(Data entries)
--------------------

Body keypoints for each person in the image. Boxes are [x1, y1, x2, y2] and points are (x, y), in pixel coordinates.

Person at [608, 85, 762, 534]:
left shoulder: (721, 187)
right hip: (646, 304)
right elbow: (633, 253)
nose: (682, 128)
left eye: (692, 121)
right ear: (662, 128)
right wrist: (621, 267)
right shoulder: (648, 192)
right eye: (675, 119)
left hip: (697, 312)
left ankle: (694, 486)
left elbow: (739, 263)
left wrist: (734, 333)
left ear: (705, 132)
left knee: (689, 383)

--------------------

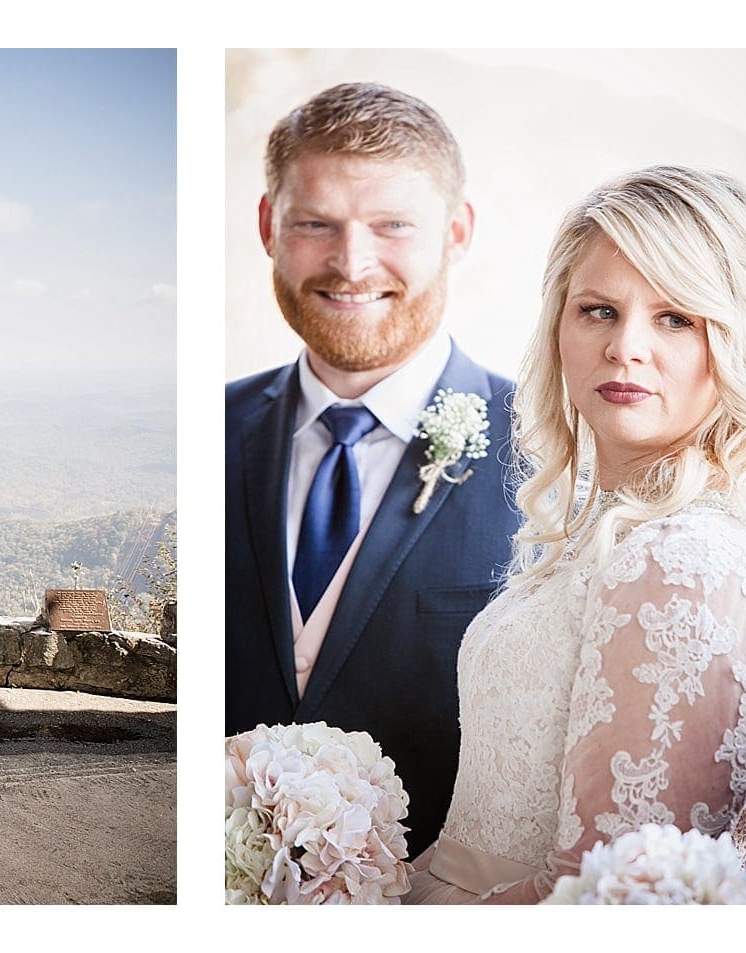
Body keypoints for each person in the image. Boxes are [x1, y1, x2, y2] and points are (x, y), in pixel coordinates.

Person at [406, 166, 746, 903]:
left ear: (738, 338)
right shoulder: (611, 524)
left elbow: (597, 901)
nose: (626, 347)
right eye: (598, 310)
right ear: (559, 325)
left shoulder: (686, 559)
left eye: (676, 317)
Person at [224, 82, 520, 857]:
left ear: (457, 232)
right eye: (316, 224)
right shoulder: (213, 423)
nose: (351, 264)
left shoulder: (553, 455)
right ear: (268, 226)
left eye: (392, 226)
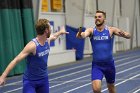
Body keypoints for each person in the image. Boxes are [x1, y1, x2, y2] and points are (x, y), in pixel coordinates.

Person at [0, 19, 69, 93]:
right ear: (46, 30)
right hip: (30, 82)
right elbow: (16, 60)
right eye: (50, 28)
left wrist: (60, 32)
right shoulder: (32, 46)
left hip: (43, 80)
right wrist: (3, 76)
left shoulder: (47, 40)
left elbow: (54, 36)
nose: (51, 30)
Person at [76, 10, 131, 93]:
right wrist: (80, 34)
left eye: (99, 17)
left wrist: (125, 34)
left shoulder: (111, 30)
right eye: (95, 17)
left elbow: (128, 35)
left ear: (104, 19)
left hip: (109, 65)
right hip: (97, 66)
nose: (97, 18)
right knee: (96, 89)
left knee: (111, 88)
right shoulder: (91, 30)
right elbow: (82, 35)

--------------------

From the data, list each line in which the string "shoulder" appears.

Response for this exercise:
left shoulder: (721, 187)
right shoulder: (648, 192)
right shoulder: (611, 524)
left shoulder: (686, 559)
right shoulder: (213, 423)
left shoulder: (553, 455)
right shoulder: (32, 46)
left shoulder: (47, 40)
left shoulder: (111, 30)
right shoulder: (91, 30)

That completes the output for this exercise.